A nanometer axial resolution x-ray coherence tomography with a broadband SXR radiation emitted from a compact laser plasma double-stream gas-puff target source

Abstract

The optical coherence tomography (OCT), typically used in the visible wavelength range, due to relatively long wavelength is limited by the axial resolution to approximately a few hundreds of nanometers to a micron. Visible light is also incapable of resolving multilayered structures of tens of nanometers periods. Thus, the extension of the OCT to shorter wavelengths, such as the extreme ultraviolet (EUV) and soft X-ray (SXR), in the so-called X-ray coherence tomography (XCT), allows mitigating those problems.
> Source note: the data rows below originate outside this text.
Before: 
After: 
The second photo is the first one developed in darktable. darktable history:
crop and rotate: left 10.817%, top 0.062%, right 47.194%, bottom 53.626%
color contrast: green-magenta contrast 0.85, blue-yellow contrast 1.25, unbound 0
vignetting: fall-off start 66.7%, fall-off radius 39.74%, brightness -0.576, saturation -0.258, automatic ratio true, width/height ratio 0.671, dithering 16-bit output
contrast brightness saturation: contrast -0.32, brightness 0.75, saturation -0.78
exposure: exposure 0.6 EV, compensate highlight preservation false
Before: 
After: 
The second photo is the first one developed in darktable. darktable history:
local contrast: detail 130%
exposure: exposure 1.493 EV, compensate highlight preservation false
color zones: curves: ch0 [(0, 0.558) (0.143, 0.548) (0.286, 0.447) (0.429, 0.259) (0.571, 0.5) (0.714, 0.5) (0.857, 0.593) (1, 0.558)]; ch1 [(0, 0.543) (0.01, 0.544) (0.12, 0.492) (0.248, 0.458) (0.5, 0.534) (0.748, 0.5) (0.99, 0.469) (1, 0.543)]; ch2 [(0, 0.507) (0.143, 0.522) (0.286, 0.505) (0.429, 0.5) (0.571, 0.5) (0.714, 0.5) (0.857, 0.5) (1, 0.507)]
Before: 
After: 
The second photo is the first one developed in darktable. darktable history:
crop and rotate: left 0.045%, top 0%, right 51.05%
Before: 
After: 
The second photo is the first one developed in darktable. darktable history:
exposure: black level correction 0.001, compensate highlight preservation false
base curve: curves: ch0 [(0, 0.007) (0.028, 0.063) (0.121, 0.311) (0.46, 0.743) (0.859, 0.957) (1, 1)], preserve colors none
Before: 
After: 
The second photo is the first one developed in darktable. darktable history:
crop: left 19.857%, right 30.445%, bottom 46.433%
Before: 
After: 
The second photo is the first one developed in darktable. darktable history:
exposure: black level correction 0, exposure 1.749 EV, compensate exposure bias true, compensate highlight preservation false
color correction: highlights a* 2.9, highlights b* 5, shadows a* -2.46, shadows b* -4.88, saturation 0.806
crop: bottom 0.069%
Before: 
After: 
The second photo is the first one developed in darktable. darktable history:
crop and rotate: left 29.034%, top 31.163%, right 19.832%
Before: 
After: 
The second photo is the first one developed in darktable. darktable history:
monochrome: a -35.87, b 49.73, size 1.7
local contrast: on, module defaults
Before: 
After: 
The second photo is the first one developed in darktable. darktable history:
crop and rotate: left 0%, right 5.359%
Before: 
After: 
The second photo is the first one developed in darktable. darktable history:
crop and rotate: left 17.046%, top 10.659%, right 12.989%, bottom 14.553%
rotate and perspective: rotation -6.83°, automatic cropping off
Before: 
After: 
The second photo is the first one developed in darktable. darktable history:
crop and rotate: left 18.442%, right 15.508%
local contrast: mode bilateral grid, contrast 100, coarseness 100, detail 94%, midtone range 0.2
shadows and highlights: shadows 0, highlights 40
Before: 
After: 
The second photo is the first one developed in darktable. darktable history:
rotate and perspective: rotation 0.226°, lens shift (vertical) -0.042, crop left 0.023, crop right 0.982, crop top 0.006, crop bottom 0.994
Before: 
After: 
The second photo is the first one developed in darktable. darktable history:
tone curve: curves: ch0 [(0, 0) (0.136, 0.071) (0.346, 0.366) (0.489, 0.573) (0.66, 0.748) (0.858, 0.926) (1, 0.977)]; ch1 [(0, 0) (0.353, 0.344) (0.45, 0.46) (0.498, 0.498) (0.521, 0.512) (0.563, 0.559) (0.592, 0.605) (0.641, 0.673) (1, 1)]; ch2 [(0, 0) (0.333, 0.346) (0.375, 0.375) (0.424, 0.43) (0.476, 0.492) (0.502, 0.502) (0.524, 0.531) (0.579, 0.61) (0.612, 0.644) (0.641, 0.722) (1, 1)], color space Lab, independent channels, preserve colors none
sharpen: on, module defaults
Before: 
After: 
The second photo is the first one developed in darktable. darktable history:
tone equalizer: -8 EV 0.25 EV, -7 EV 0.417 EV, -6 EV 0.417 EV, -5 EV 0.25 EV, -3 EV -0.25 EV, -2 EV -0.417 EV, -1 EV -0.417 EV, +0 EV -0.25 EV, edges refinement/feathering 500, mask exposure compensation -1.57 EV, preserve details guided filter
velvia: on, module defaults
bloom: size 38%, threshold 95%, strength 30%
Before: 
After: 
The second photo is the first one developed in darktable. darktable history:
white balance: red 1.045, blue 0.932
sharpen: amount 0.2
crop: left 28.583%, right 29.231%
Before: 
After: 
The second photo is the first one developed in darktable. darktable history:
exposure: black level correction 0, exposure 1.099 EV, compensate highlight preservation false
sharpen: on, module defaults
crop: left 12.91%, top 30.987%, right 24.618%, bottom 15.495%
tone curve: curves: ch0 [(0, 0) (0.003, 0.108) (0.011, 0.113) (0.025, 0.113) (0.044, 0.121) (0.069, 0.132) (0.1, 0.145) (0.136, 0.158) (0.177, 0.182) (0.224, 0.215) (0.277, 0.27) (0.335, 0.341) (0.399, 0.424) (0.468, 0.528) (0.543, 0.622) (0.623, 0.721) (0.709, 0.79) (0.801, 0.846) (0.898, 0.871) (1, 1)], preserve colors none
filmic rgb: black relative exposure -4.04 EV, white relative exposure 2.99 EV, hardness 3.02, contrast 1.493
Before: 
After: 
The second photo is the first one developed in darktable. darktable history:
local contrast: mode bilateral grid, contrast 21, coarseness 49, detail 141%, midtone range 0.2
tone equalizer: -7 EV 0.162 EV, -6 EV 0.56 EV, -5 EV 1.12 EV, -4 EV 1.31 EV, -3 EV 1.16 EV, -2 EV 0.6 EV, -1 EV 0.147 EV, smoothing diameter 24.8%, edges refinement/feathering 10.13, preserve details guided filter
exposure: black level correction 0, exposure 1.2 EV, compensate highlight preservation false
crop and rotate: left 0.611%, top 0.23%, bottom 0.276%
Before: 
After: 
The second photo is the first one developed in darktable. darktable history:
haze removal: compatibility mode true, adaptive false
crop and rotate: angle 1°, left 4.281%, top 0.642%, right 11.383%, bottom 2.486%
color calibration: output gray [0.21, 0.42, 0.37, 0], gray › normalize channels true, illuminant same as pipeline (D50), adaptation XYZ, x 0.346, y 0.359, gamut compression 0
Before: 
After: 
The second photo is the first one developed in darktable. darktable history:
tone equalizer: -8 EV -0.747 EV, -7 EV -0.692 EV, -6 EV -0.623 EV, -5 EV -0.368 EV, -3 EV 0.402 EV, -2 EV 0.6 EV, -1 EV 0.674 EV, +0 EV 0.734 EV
We present a nanometer resolution XCT using broadband SXR radiation with 2 nm axial resolution using a compact laser plasma soft X-ray source. The laser-produced Kr/He plasma was formed by the interaction of nanosecond laser pulses with a gaseous target in a double stream gas puff target approach, emitting 2 to 5 nm wavelength broadband radiation. The coherence parameters of the SXR radiation allowed for the OCT measurements of a bulk multilayer structure composed of Mo/Si multilayers with 10 nm period, with an axial resolution of about 2 nm, the interface position accuracy of sub-nm and detection of multilayer interfaces up to a depth of about 100 nm. The experimental data were compared to the OCT simulations.